Soon the three of them would return to Sandy Bank, and the whispers and gossip would rise like a tide and then eventually recede. The father of Diane’s second baby, it was said, had swept in and out of her life in much the same way as the father of her first. Another Vincent Drake had come to the Water’s Edge, laid Diane down on a sand dune, and given her a child but nothing more.





Three





1981


In the dark, Mary felt the presence of the small light-limbed body next to her. She and her little sister lay with their heads on the same pillow, Mary’s dark hair mingling with Hannah’s light. Hannah had inched in as close as she could and wrapped both of her arms around one of Mary’s as the story Mary was telling grew almost unbearably climactic for a four-year-old.

“Princess Hannah and Princess Mary raced as fast as they could through the forest, the briars ripping the skirts of their gowns and scratching their hands and faces,” said Mary, skillfully riding the wave of her tale. “Because behind them . . . they heard the wolves.”

Hannah gasped. “The evil queen’s wolves?” she asked, as she hugged Mary’s arm tighter.

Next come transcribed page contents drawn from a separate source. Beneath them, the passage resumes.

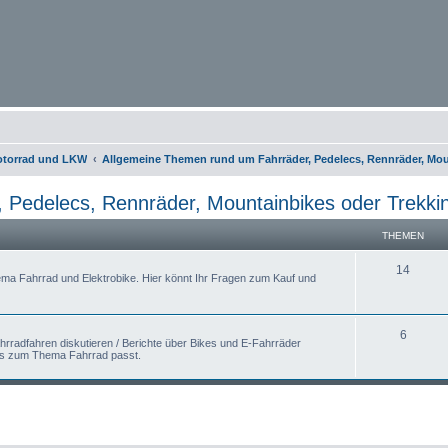
otorrad und LKW
Allgemeine Themen rund um Fahrräder, Pedelecs, Rennräder, Mou
 Pedelecs, Rennräder, Mountainbikes oder Trekki
THEMEN
14
ema Fahrrad und Elektrobike. Hier könnt Ihr Fragen zum Kauf und
6
hrradfahren diskutieren / Berichte über Bikes und E-Fahrräder
was zum Thema Fahrrad passt.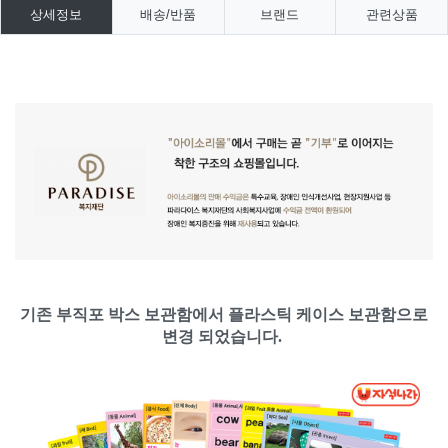
상세정보
배송/반품
브랜드
관련상품
기존 부직포 박스 보관함에서
플라스틱 케이스 보관함으로
변경 되었습니다.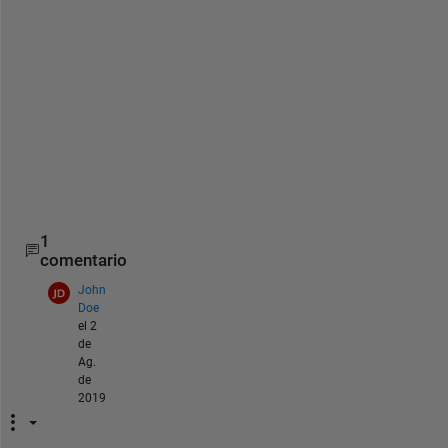
x
p
o
r
t
_
f
i
g
1
comentario
John
Doe
el 2
de
Ag.
de
2019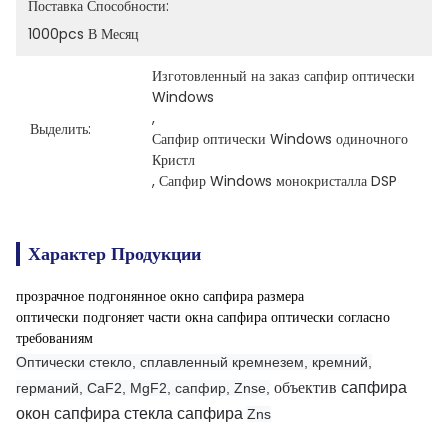
Поставка Способности:
1000pcs В Месяц
Изготовленный на заказ сапфир оптически 
Windows
, 
Выделить:
Сапфир оптически Windows одиночного 
Кристл
, 
Сапфир Windows монокристалла DSP
Характер Продукции
прозрачное подгонянное окно сапфира размера
оптически подгоняет части окна сапфира оптически согласно
требованиям
Оптически стекло, сплавленный кремнезем, кремний,
объектив
сапфира
германий, CaF2, MgF2, сапфир, Znse,
окон сапфира стекла сапфира
Zns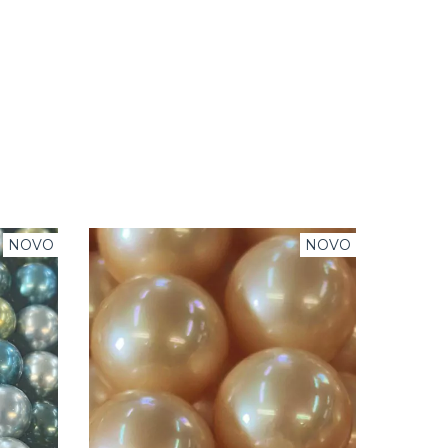
NOVO
NOVO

“The evil queen’s wolves,” confirmed Mary.

Mary could spin masterful stories and often transformed the room she and Hannah shared at the Water’s Edge into a land of beauty and magic and danger. A land where they were princesses, always running, always pursued. A land where no one was to be trusted except each other.

“And just as they reached the edge of the Black Woods”—Mary’s voice built as if she were giving a speech from a grandstand—“a wolf came leaping out of the dark, its mouth open, its fangs bared. But Princess Mary drew her sword and plunged it into the beast.”

“Does that mean she killed it?” asked Hannah, the words coming out as an urgent breath.

Mary smiled at her sister and nodded, relishing Hannah’s utter absorption, her lack of disbelief. “Then Princess Mary pulled Princess Hannah onto her back, and together they ran out of the Black Woods, falling out of the forest just as the rest of the pack reached its edge.”

“So they were safe?” asked Hannah, desperate for confirmation. “The wolves didn’t get them?”

“They were safe.” Mary leaned over to kiss her sister on the line where her hair met the skin of her forehead. “Don’t worry, Bunny. The wolves can’t leave the Black Woods.”